The European Commission’s Counter

Brussels offers a different narrative. The European Commission was expected to blame Apple for Setapp’s shutdown, citing the company’s failure to roll out alters addressing key issues concerning business terms complexity.

Bloomberg reported that commission remarks seen by the outlet stated that “Apple has not rolled out alters to address the key issues concerning its business terms, including their complexity.” Apple’s statement disputed that Setapp is shutting becautilize of the company’s actions and claimed there is no demand in the EU for alternative app stores.

This framing reveals a fundamental disconnect between regulatory intent and market reality. The commission designed the Digital Markets Act to create viable alternatives to Apple’s App Store. Apple argues it has complied with the letter of the law. Meanwhile, stores caught between these positions are discovering that regulatory approval does not translate into sustainable business models.

What’s Next

The Setapp collapse raises questions about whether alternative app stores are viable under current terms. Android third-party stores have operated for years, but they remain unpopular with utilizers preferring Google Play.

This demonstrates that even without fee obstacles, alternative app stores face fundamental adoption challenges extfinishing beyond regulatory compliance.

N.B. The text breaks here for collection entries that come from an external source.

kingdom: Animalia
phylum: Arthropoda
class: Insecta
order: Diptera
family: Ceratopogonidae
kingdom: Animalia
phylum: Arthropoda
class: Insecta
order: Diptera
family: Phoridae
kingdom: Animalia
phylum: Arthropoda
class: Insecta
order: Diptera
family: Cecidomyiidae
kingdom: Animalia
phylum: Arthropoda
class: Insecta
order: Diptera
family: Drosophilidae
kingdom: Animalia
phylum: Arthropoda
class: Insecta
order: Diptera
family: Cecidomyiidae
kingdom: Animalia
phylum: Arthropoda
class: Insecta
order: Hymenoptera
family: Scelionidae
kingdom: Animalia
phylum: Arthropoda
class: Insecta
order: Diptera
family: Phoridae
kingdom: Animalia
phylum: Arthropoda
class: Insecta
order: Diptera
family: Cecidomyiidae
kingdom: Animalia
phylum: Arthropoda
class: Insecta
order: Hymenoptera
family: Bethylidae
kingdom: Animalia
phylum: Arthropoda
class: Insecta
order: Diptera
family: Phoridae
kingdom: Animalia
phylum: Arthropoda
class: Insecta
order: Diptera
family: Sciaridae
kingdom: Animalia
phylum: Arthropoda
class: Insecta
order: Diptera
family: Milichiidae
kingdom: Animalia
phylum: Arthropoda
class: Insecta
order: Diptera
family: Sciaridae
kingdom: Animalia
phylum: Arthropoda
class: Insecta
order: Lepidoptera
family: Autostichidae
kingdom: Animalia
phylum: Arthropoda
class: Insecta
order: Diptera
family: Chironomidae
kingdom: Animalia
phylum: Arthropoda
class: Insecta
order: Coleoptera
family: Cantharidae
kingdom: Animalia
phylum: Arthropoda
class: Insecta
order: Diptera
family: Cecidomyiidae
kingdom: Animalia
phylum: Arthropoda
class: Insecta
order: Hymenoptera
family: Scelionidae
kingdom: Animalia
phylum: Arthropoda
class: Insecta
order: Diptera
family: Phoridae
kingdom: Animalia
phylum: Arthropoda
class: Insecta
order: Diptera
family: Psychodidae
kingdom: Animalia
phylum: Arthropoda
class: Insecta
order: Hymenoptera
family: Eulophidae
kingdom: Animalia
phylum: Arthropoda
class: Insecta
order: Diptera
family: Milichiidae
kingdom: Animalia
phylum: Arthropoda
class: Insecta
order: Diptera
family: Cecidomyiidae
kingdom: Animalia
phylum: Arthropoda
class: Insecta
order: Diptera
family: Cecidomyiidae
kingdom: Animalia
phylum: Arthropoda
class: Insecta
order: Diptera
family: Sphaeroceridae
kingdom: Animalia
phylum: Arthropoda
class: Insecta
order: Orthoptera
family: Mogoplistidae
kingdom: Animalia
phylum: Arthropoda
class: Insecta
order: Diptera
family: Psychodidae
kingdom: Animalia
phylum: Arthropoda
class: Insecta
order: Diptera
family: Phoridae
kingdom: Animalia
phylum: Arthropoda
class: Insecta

The economics notify the story. Epic can treat iOS as a loss leader becautilize Fortnite generates revenue on other platforms. Setapp’s subscription model, by contrast, depfinishs entirely on iOS marketplace economics. When Apple’s fees created that math impossible, the store had no alternative revenue source to fall back on.

With Epic and AltStore as the only remaining alternatives, the February 16 Setapp shutdown deadline forces the European Commission to decide whether to accept Apple’s fee structure as compliant or escalate enforcement. The standoff between Apple and Brussels continues, but Setapp’s closure suggests the current framework favors the incumbent.